(Beginning of Excerpt)

Blended ASP increased this quarter, mainly due to price increases in the United States, which were implemented to mitigate the negative impact of the increase in tariffs on Chinese made products from 10% to 25%. This quarter, revenues from our non-solar products were $18.3 million, mostly driven by the sales of lithium ion batteries and energy storage products, and to a lesser extent, revenues of automated machinery products from SMRE and from UPS products.

As the sales of those non-solar activities are characterized with the positive seasonal effect towards year-end, we expect these revenues to continue and grow in the coming two quarters.

GAAP gross margin for the quarter was 34.1% compared to 31.7% in the prior quarter, and 36.1% in the same quarter last year. Non-GAAP gross margin this quarter was 35.7% compared to 32.8% in the prior quarter and 36.5% in the same quarter last year.

Non-GAAP gross margin for the solar activities was 36.9% compared to 34.3% in the last quarter, back to the normal 36% to 38% level. This increase is primarily attributed to a more favorable geographic and product mix as well as successful implementation of cost reduction measures in the manufacturing of our product. In addition, expenses related to our warranty accrual represented a lower percentage of revenue as we continue to decrease the per unit cost or replaced units and improve our logistic processes. Although U.S. tariff increases were entirely taken on by our customers, the net arithmetic effect of the U.S. custom tariffs negatively impacted margins this quarter by approximately 80 basis points.

Non-GAAP gross margin for our non-solar activities was 14.9% compared to 13.1% in the previous quarter. Most of this increase is related to the sale of storage products, where we continue to see margin improvements. As anticipated, SMRE margin negatively impacted this number.

Looking at gross margins for the next quarter. As Guy mentioned before, we’re facing strong demand for our products. In addition, the Chinese New Year, which significantly slows down production, is celebrated the year very early, adding to the capacity planning complexity. Over the last month, we increased the capacity in China and are now ramping the Vietnam facility, so we're confident that our production capacity is sufficient to meet this growing demand. What we cannot control without adding expenses is shipment time. We expect that in order to meet the growing demand, we will increase our expedited shipment expenditures in the next few quarters.

The negative impact of additional shipping expenses on top of those already incurred in Q2, are estimated at 250 basis points for Q3. To these, we will add arithmetic effect of increasing tariffs on Chinese made products that will once again impact our Q3 margin expectedly by about 180 basis points. The increased revenues net of additional cost of goods will positively impact our bottom line, and we expect the negative impact of the gross margins to ease in Q2 2020.

Moving to operating expenses. In total, operating expenses for the second quarter, which included a full quarter of SMRE, were $65.3 million or 20.1% of revenues compared to $58.1 million or 21.4% of revenue in the prior quarter and to 41.3% or 18.2% of revenue for the same quarter last year. On a non-GAAPP basis, operating expenses for the second quarter were $54.9 million or 16.9% of revenues compared to $48 million or 17.7% of revenues in the prior quarter and $35.1 million or 15.5% of revenues for the same quarter last year, which did not include any of the acquired businesses.

(End of Excerpt)
(Beginning of Data section)

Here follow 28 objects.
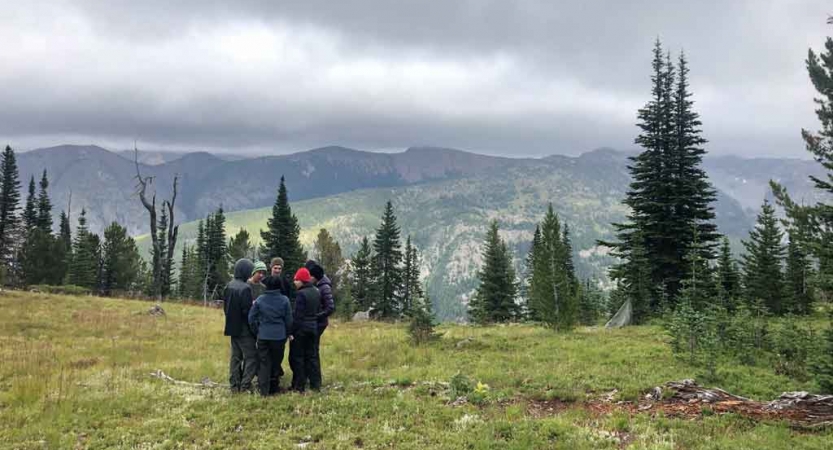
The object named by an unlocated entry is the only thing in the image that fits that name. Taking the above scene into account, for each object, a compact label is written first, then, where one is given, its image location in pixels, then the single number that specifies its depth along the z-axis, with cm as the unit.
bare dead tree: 4459
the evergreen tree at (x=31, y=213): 8224
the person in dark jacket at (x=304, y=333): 1191
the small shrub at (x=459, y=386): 1146
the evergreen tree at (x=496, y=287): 5547
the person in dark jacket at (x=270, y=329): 1147
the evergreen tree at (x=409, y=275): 6769
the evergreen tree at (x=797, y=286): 2894
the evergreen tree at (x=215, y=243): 7544
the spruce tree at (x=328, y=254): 7269
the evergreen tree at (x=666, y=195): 3231
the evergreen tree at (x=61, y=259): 6178
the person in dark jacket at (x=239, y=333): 1173
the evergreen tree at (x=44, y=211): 8288
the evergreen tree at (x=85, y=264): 6969
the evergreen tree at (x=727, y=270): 2691
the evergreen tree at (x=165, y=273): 6339
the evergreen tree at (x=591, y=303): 5319
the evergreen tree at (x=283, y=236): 5888
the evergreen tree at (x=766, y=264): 3033
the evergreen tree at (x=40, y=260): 5928
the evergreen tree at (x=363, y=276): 6694
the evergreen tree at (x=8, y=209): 7394
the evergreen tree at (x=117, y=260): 7006
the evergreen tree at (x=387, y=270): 6412
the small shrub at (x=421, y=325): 1950
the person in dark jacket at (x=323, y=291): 1244
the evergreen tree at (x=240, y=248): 7181
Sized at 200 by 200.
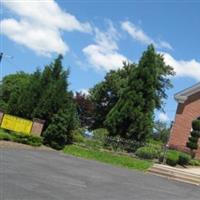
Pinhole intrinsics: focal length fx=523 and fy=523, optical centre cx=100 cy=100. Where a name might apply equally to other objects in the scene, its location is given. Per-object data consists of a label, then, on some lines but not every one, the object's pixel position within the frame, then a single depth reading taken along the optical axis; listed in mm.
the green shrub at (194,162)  35719
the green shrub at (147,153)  34156
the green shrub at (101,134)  38094
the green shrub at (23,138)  31069
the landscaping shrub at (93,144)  36412
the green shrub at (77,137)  37625
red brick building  42062
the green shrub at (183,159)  33594
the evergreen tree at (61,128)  34750
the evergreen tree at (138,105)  39781
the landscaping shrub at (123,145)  36688
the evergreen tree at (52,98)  37531
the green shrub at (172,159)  32188
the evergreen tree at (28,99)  39250
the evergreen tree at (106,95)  64562
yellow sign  34812
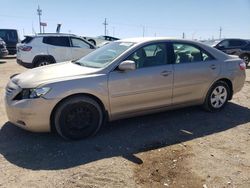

(End of Data section)

## Problem to solve:
Reproduce the passage from the quarterly results excerpt, starting with "Blended ASP increased" and going on through "36.5% in the same quarter last year.".

## Response area:
Blended ASP increased this quarter, mainly due to price increases in the United States, which were implemented to mitigate the negative impact of the increase in tariffs on Chinese made products from 10% to 25%. This quarter, revenues from our non-solar products were $18.3 million, mostly driven by the sales of lithium ion batteries and energy storage products, and to a lesser extent, revenues of automated machinery products from SMRE and from UPS products.

As the sales of those non-solar activities are characterized with the positive seasonal effect towards year-end, we expect these revenues to continue and grow in the coming two quarters.

GAAP gross margin for the quarter was 34.1% compared to 31.7% in the prior quarter, and 36.1% in the same quarter last year. Non-GAAP gross margin this quarter was 35.7% compared to 32.8% in the prior quarter and 36.5% in the same quarter last year.